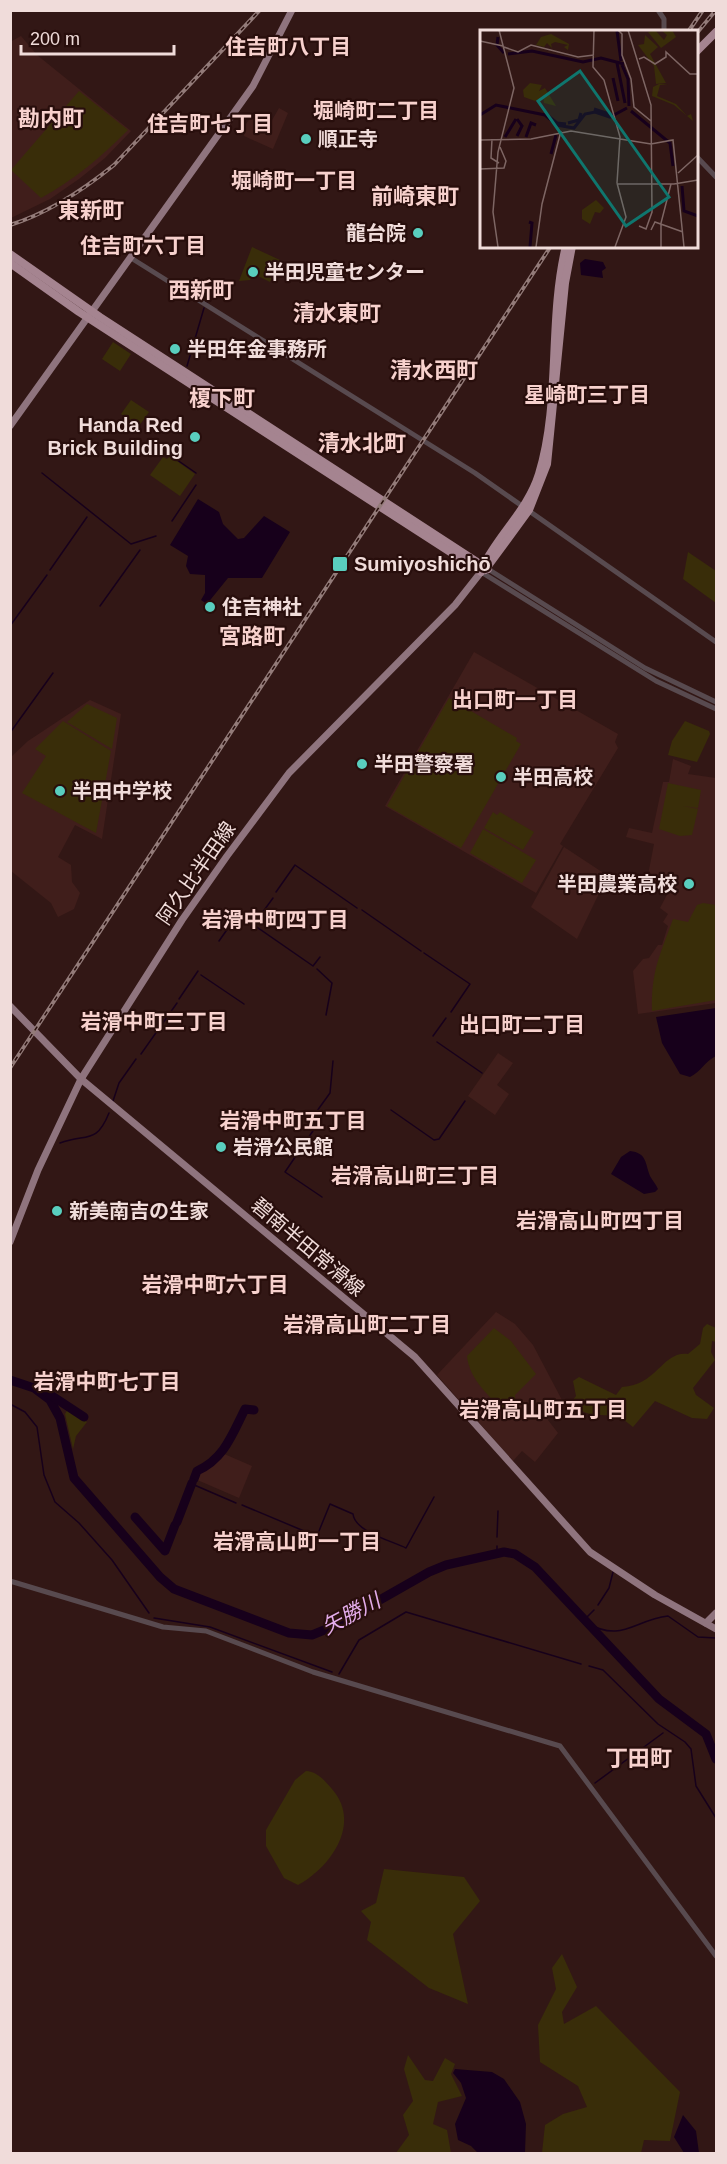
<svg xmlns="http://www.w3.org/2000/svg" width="727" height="2164" viewBox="0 0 727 2164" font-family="Helvetica,'Noto Sans JP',sans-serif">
	<rect width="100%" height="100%" fill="#321715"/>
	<!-- built -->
	<g fill="#401e1b">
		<polygon points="21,36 37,55 131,131 105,158 79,179 50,199 11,218 10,42"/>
		<polygon points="279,108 288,113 273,149 244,136 246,124 253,114 271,122"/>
		<polygon points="474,652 618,734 615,742 618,748 560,844 563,846 536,893 385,806"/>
		<polygon points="90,700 121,714 102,839 75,825 58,857 71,865 72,882 80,893 74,909 58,917 51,903 11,871 11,757 28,741"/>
		<polygon points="673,759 691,766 688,774 716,778 716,1003 638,1014 633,971 643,959 649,958 658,945 662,945 668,926 663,922 668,914 660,908 670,889 653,880 649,870 654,844 626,837 629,828 652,833 663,782 669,782"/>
		<polygon points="564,847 602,872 602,879 605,881 577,939 531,907"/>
		<polygon points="498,1053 513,1063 497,1085 509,1094 495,1115 468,1096"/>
		<polygon points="496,1312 515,1324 533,1345 563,1402 548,1420 558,1433 535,1462 522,1451 513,1461 437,1375"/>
		<polygon points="222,1453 252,1466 239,1498 195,1479 198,1472 213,1465"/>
	</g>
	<!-- green -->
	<g fill="#392d09">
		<path d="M79,91L128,130C101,157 74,180 41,198L11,170Z"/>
		<polygon points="252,247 280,260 270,282 254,274 250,280 239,281"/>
		<polygon points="113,342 131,354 120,371 102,359"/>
		<polygon points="131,400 149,412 139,426 121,414"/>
		<polygon points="170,456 195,474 180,496 150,475 163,457 167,459"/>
		<polygon points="688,552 716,571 716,603 683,579"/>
		<polygon points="449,698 517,738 516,741 521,744 461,848 387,806"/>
		<polygon points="87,704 117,718 112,749 67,722"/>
		<polygon points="63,721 111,751 96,833 22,793 46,756 35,749"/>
		<polygon points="685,721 709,731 710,734 697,762 668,755 672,741"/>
		<polygon points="668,783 701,790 698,808 683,806 698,809 692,835 680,836 659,829"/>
		<polygon points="493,812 497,815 500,812 534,832 523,850 484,828"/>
		<polygon points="483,829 536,860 522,883 470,853"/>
		<path d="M703,903L716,905V1000L652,1011C651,971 660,955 673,919L688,922L697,905Z"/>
		<path d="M707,1324L716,1328V1342L712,1341L711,1352L715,1360L693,1388L696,1395L714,1408L707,1419L692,1418L655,1401L633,1427L619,1416C596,1414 588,1419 571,1402L576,1396L573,1381L579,1377L616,1395L622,1387C658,1385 662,1351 688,1354L700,1344L703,1328Z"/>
		<path d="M494,1328L511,1341L536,1374L515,1395L516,1405L506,1413C489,1396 469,1379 467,1356Z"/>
		<polygon points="68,1409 87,1422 76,1436 73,1449 65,1414"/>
		<path d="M306,1771C318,1772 324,1780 332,1789C362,1823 331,1867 298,1885L284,1878L266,1846V1830L295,1780Z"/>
		<polygon points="384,1869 464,1877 480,1901 453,1934 468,2004 429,1988 367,1940 371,1922 361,1911 376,1903"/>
		<polygon points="562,1954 577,1987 562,2012 564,2024 596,2006 680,2092 670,2141 644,2140 641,2153 542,2153 545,2125 563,2114 587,2107 578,2086 540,2062 538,2025 556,1989 552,1968"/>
		<polygon points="408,2055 425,2080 433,2081 445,2058 455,2064 451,2074 462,2096 438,2102 433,2124 447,2130 451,2153 396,2153 409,2135 403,2115 413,2101 404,2069"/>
	</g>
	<!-- water -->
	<g fill="#17001b">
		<polygon points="585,259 603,262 606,268 602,271 603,278 581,275 580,263"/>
		<polygon points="198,499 219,512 223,524 238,539 244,538 264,516 290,532 262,578 228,578 207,604 201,600 205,593 205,575 190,574 186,566 188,556 170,545"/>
		<path d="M716,1008V1056C705,1061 701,1072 690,1077L680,1074L662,1043L656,1017Z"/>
		<path d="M630,1151C647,1153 645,1163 650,1176C652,1180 656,1184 658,1189L655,1192L644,1194L611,1174L621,1157Z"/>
		<polygon points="455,2069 492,2072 504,2079 520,2102 526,2124 525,2153 478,2153 471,2146 458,2140 455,2124 466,2098 461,2083 453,2073"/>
		<polygon points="683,2115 696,2131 699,2153 684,2153 674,2137"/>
	</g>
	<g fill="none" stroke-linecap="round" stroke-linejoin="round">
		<!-- stream -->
		<g stroke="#17001b" stroke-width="1.5">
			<polyline points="207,302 222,281"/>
			<polyline points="187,366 204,308"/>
			<polyline points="170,455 196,473"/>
			<polyline points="42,473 131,544 156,536"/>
			<polyline points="172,521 196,485"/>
			<polyline points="50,570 87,517"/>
			<polyline points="100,606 140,550"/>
			<polyline points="10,626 47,575"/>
			<polyline points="12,730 53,673"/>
			<polyline points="276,892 295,865 357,908"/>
			<polyline points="362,910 421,951"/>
			<polyline points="254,924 273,898"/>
			<polyline points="219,941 238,914 313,966 320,957"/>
			<polyline points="424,953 470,984 451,1012"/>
			<polyline points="317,969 332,983 326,1015"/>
			<polyline points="201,975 244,1004"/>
			<polyline points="179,999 198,971"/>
			<polyline points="433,1036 446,1018"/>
			<polyline points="437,1042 482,1073"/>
			<polyline points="141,1054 177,1003"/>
			<polyline points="113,1101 119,1083 136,1059"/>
			<polyline points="391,1110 434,1140 439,1139 465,1101"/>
			<polyline points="322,1116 317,1111 330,1093 333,1061"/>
			<polyline points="319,1122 285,1172 322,1197"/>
			<path d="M60,1143C87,1133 96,1145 109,1113"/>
			<polyline points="10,1404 25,1412 37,1427 44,1475 55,1502 79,1523 112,1560 149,1613"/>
			<polyline points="242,1505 316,1536"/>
			<polyline points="136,1519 165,1550 175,1525"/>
			<polyline points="177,1521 192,1484 236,1503"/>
			<path d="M319,1531L330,1504L353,1514C355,1532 392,1541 406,1548L434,1497"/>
			<polyline points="497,1537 498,1511"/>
			<polyline points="497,1552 497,1546"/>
			<polyline points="598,1605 609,1588 613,1572"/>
			<polyline points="154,1618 210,1627 332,1672"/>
			<polyline points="584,1620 594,1610"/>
			<path d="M587,1623C622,1643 634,1620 668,1616L698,1637L716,1638"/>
			<polyline points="589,1666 603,1670 658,1724 685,1742 691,1749 696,1786 716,1818"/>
			<polyline points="339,1674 359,1640 406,1612 581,1664"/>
			<polyline points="595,1783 663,1733"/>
		</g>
		<!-- river -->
		<g stroke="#17001b" stroke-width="9">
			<polyline points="10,1380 34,1388 50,1400 60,1418 74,1478 160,1577 174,1589 289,1633 312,1635 334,1626 429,1572 446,1565 504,1552 515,1554 535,1567 659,1699 706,1734 716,1759"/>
			<polyline points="46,1392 84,1417"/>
			<path d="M194,1479L197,1471C224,1459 232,1435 245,1409L254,1410"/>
			<polyline points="135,1517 165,1551 175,1525"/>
			<polyline points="177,1522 192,1483"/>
		</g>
		<!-- minor -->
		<g stroke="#584a4f" stroke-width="5">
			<polyline points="658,10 664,19 664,32"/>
			<polyline points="696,156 716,177"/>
			<polyline points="131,258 475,473 716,642"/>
			<polyline points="488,569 645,668 716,702"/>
			<polyline points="481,572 656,681 716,709"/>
			<polyline points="10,1581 163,1627 206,1631 313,1672 560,1746 716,1956"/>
		</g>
		<!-- major -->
		<g stroke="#8f747e" stroke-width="7">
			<polyline points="10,426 253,86 292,10"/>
			<polyline points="10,1006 81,1079 415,1357 590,1552 655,1595 716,1629"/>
			<polyline points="10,1242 38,1170 81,1079 182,920 227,856 289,773 455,605 481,572"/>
			<polyline points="706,1623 716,1613"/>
		</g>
		<!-- highway -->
		<g stroke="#a58490" stroke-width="8">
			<polyline points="696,52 716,32"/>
			<polyline points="10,254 100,317 488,569"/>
			<polyline points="10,263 79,312 481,572"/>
			<path d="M482,568C498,535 528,510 539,474C561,402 548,320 566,246"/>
			<polyline points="485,570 529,510 547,464 565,283 572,246"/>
		</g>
		<!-- rail casing -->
		<g stroke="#937b79" stroke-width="4">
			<g id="rail">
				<polyline points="688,32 703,10"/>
				<polyline points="696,34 716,10"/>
				<path d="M10,225C49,213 83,190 114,165L260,10"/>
				<polyline points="10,1068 551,246"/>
			</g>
		</g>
		<!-- rail -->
		<use href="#rail" stroke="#280e0c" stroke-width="1.5" stroke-dasharray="4.5" stroke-linecap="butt"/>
	</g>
	<!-- markers -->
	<g fill="#59cebe" stroke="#280e0c" stroke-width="2">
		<circle cx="306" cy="139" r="6"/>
		<circle cx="418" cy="233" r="6"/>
		<circle cx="253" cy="272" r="6"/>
		<circle cx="175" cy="349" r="6"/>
		<circle cx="195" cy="437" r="6"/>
		<rect x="332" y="556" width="16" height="16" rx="3"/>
		<circle cx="210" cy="607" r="6"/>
		<circle cx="362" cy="764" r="6"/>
		<circle cx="501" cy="777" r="6"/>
		<circle cx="60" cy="791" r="6"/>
		<circle cx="689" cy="884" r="6"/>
		<circle cx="221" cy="1147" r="6"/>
		<circle cx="57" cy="1211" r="6"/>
	</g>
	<g text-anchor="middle" stroke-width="4.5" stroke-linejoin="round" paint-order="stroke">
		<!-- poi labels -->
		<g font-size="20" font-weight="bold" fill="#f0dcda" stroke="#280e0c" text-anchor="start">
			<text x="318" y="146">順正寺</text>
			<text x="406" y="240" text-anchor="end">龍台院</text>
			<text x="265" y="279">半田児童センター</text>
			<text x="187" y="356">半田年金事務所</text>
			<text x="183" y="432" text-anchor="end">Handa Red<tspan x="183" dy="23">Brick Building</tspan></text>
			<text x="354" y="571">Sumiyoshichō</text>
			<text x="222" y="614">住吉神社</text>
			<text x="374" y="771">半田警察署</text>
			<text x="513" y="784">半田高校</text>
			<text x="72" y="798">半田中学校</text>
			<text x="677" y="891" text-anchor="end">半田農業高校</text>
			<text x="233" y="1154">岩滑公民館</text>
			<text x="69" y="1218">新美南吉の生家</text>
		</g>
		<!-- street labels -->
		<g font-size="20" fill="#f0dcda" stroke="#280e0c">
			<text transform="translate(196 873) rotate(-55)" y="7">阿久比半田線</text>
			<text transform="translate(308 1247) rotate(40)" y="7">碧南半田常滑線</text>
		</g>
		<!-- neighbourhood labels -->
		<g font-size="21" font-weight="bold" fill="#f7d1cd" stroke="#280e0c">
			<text x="288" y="54">住吉町八丁目</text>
			<text x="376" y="118">堀崎町二丁目</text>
			<text x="210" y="131">住吉町七丁目</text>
			<text x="294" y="188">堀崎町一丁目</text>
			<text x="143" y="253">住吉町六丁目</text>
			<text x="587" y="402">星崎町三丁目</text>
			<text x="515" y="707">出口町一丁目</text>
			<text x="275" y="927">岩滑中町四丁目</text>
			<text x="154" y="1029">岩滑中町三丁目</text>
			<text x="522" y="1032">出口町二丁目</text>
			<text x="293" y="1128">岩滑中町五丁目</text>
			<text x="415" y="1183">岩滑高山町三丁目</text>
			<text x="600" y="1228">岩滑高山町四丁目</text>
			<text x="215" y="1292">岩滑中町六丁目</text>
			<text x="367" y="1332">岩滑高山町二丁目</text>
			<text x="107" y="1389">岩滑中町七丁目</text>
			<text x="543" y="1417">岩滑高山町五丁目</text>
			<text x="297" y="1549">岩滑高山町一丁目</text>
		</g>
		<!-- water labels -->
		<g font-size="21" font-style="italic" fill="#e2abe9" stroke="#280e0c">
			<text transform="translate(351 1614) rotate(-28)" y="7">矢勝川</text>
		</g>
		<!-- quarter labels -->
		<g font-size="22" font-weight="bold" fill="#f7d1cd" stroke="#280e0c">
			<text x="51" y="126">勘内町</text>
			<text x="415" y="204">前崎東町</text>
			<text x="91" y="218">東新町</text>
			<text x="201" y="298">西新町</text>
			<text x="337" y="321">清水東町</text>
			<text x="434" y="378">清水西町</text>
			<text x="222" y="406">榎下町</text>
			<text x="362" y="451">清水北町</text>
			<text x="252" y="644">宮路町</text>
			<text x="639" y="1766">丁田町</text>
		</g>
	</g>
	<!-- overview -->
	<g transform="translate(480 30)">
		<rect width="218" height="218" fill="#321715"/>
		<path d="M175,0L184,10L187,5L181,0H192L196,7L181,18L168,2ZM71,4L89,14L88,20L84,17L88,15L75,12L71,14L72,18L67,13L64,17L56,15L61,7ZM165,5L178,17L170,24L186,53L176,54L174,36L158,15L164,14ZM50,53L62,55L59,61L65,58L76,76L64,73L63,67L55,71L44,67L43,60ZM179,54H188L180,55L177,66L196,74L207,86L211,84L213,91L194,75L172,66L173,57ZM116,170L124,178L120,183L115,182L110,194L102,189V180Z" fill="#392d09"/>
		<path fill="none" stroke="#17001b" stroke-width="3" d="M137,1L141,31M18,7L17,15L24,23M28,24L52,21L103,32L121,28L144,34M137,33L145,73M142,35L148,49L149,76M133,48L138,71M114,79L132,85M151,81L190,113L193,136M66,84L77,93L86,94M0,85L16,75L65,85L77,95L94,98L105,84L115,82L130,87L147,78M88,93L99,90L101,83M37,106L42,96L37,89M25,107L36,89M46,107L51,93L56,95M71,124L76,105M202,156L204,181L218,186M49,192L52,193L50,217"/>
		<path fill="none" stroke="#7e6664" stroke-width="1.5" d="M114,0L113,37L124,50L140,107L137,153M138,0L142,4V25L151,49L154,77L171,91M148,0L171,75L172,182L166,199L159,196M0,11L23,16M24,17L38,22L51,15L98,27L114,25M159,29L164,27L175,34L186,27V22L210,44H218M12,109L11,128L19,133M0,110L51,109L91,101L171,114L193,110L204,217M0,139L24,138L26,131L20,117M198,143L218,125M137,154H194L218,150M171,200L175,192L203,202M18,217L13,182L18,122L34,58L19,0M56,217L62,174L81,101M135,217L146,187L137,153M181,217V193L191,154"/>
		<path fill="#0f766e" fill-opacity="0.15" stroke="#0f766e" stroke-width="3" d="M100,41L189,167L146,196L58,71Z"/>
		<rect width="218" height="218" fill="none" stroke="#f0dcda" stroke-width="3"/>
	</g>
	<!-- border -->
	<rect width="727" height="2164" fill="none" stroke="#f0dcda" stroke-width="24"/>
	<!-- scale -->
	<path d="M21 45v9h153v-9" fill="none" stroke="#f0dcda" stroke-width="3"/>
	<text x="30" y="45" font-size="18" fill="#f0dcda" stroke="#280e0c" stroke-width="4.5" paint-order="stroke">200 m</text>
</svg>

_What you should do_
Among the entries, find every line holding "round" and return it.

_Response for this exercise_
	<g fill="none" stroke-linecap="round" stroke-linejoin="round">
	<g text-anchor="middle" stroke-width="4.5" stroke-linejoin="round" paint-order="stroke">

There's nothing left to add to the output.